9. E entrando nessa análise refira-se, desde logo, que não se mostra persuasiva a motivação/argumentação expendida pelo recorrente estribada numa reiteração/reprodução na alegação em sede de recurso de revista daquilo que o mesmo havia produzido quer a quando da dedução da resposta apresentada, quer depois em sede das alegações do recurso jurisdicional de apelação, sem que se mostrem concretamente colocadas questões dotadas de relevância jurídica e social fundamental ante aquilo que constitui o juízo impugnado e que se pretende sindicar, não se revelando igualmente que tal juízo careça de intervenção para uma melhor aplicação do direito.

10. Assim, não se vislumbra, por um lado, que as questões a tratar reclamem labor de interpretação, ou que se mostrem de elevada complexidade jurídica em razão da dificuldade das operações exegéticas a realizar, de enquadramento normativo especialmente intrincado, complexo ou confuso, ou cuja análise venham suscitando dúvidas sérias, antes se apresentando com um grau de dificuldade comum dentro das controvérsias judiciárias sobre tal temática.

11. Para além disso não se vislumbra no mesmo a existência de uma especial relevância social ou indício de interesse comunitário significativo que extravase os limites do caso e a sua singularidade, tanto mais que o juízo nele firmado se mostra, em grande medida, assente nas particularidades factuais do caso, sem grande suscetibilidade de replicação para outros casos ou situações.

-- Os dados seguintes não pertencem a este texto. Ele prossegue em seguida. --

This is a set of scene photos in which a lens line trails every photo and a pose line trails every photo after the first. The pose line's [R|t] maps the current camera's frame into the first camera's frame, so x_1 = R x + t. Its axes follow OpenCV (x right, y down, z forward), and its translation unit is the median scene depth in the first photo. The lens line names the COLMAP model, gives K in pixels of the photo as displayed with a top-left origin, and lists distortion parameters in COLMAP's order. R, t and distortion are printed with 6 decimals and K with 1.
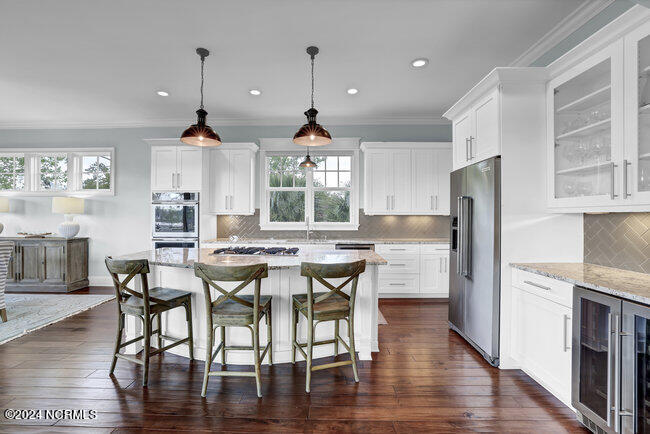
lens RADIAL K [[287.0, 0, 327.8], [0, 287.0, 217.2], [0, 0, 1]] dist [-0.018728, 0.002051]
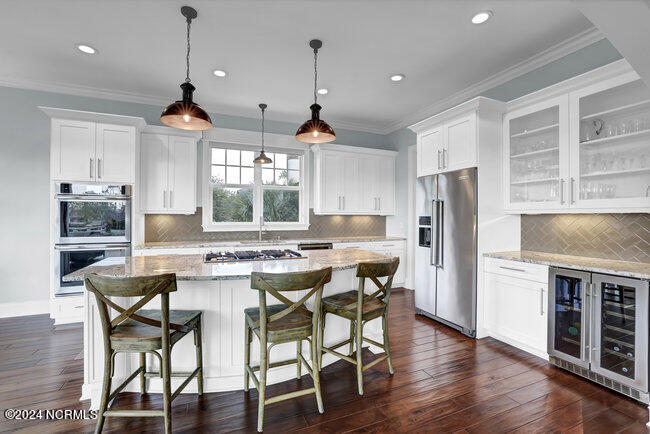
lens RADIAL K [[287.0, 0, 329.4], [0, 287.0, 216.7], [0, 0, 1]] dist [-0.018728, 0.002051]
pose [[0.912907, -0.000349, 0.408169, -0.409076], [0.000316, 1.000000, 0.000147, -0.001400], [-0.408169, -0.000005, 0.912907, 0.103765]]
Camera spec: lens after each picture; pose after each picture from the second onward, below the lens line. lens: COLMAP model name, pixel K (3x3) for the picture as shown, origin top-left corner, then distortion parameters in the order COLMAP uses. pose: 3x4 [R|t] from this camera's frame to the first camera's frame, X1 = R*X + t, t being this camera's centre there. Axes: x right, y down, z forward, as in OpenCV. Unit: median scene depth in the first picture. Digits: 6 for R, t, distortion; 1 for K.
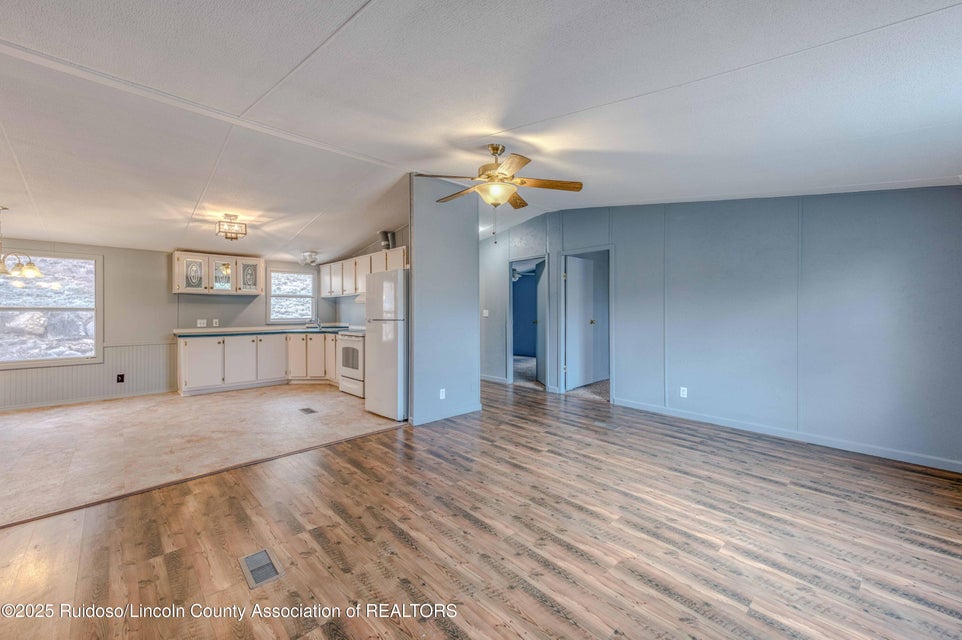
lens RADIAL K [[379.3, 0, 480.4], [0, 379.3, 314.2], [0, 0, 1]] dist [0.027404, 0.000188]
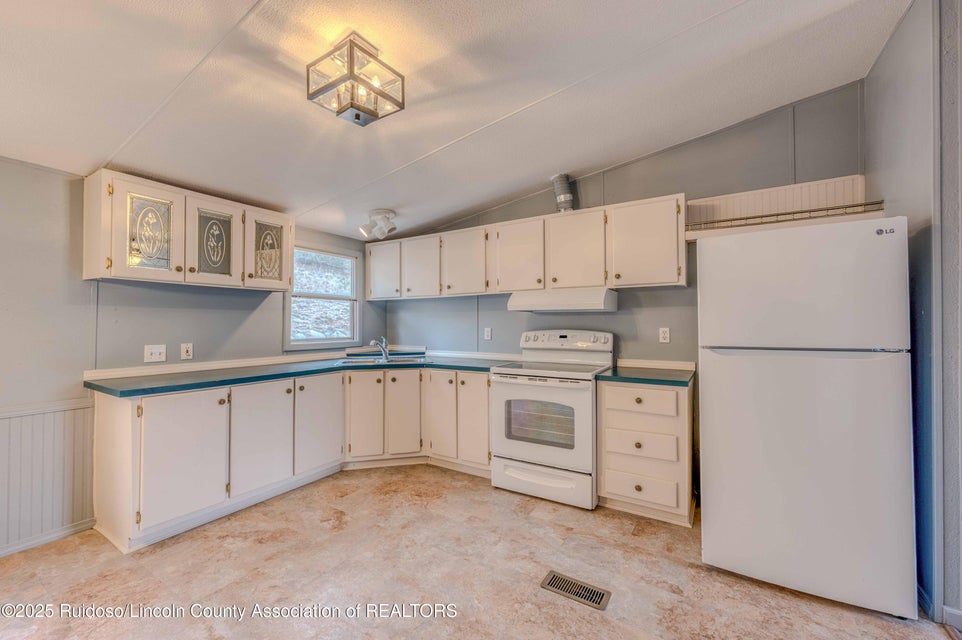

12. Por outro lado, não se descortina a necessidade de admissão da revista para melhor aplicação do direito, pois a alegação expendida nesta sede pelo recorrente com o alcance/âmbito e teor supra aludidos não se mostra nem idónea, nem persuasiva, para lograr poder vir a ter virtualidade no ataque ao juízo concretamente firmado pelo TCA/S, tudo apontando primo conspectu, presentes os contornos do caso sub specie, no sentido da inviabilidade da revista, tanto mais que o juízo firmado não aparenta padecer de erros lógicos ou jurídicos manifestos, visto o seu discurso mostrar-se, no seu essencial, fundamentado numa interpretação coerente e razoável das regras e princípios do direito aplicáveis, o que torna desnecessária a intervenção do Supremo.

13. Em suma, no presente recurso não se mostram colocadas questões que assumam relevância social e jurídica fundamental, nem nos deparamos com uma apreciação feita das mesmas pelo TCA/S que reclame claramente a intervenção do órgão de cúpula da jurisdição para melhor aplicação do direito, pelo que tudo conflui para a conclusão de que a presente revista se apresenta como inviável, não se justificando submetê-la à análise deste Supremo, impondo-se in casu a valia da regra da excecionalidade supra enunciada.

DECISÃO
Nestes termos e de harmonia com o disposto no art. 150.º do CPTA, acordam os juízes da formação de apreciação preliminar da Secção de Contencioso Administrativo deste Supremo Tribunal em não admitir a revista.
Sem custas [art. 04.º, n.º 2, al. b), do RCP].
D.N..
Lisboa, 13 de janeiro de 2022. – Carlos Carvalho (relator) – Teresa de Sousa – José Veloso.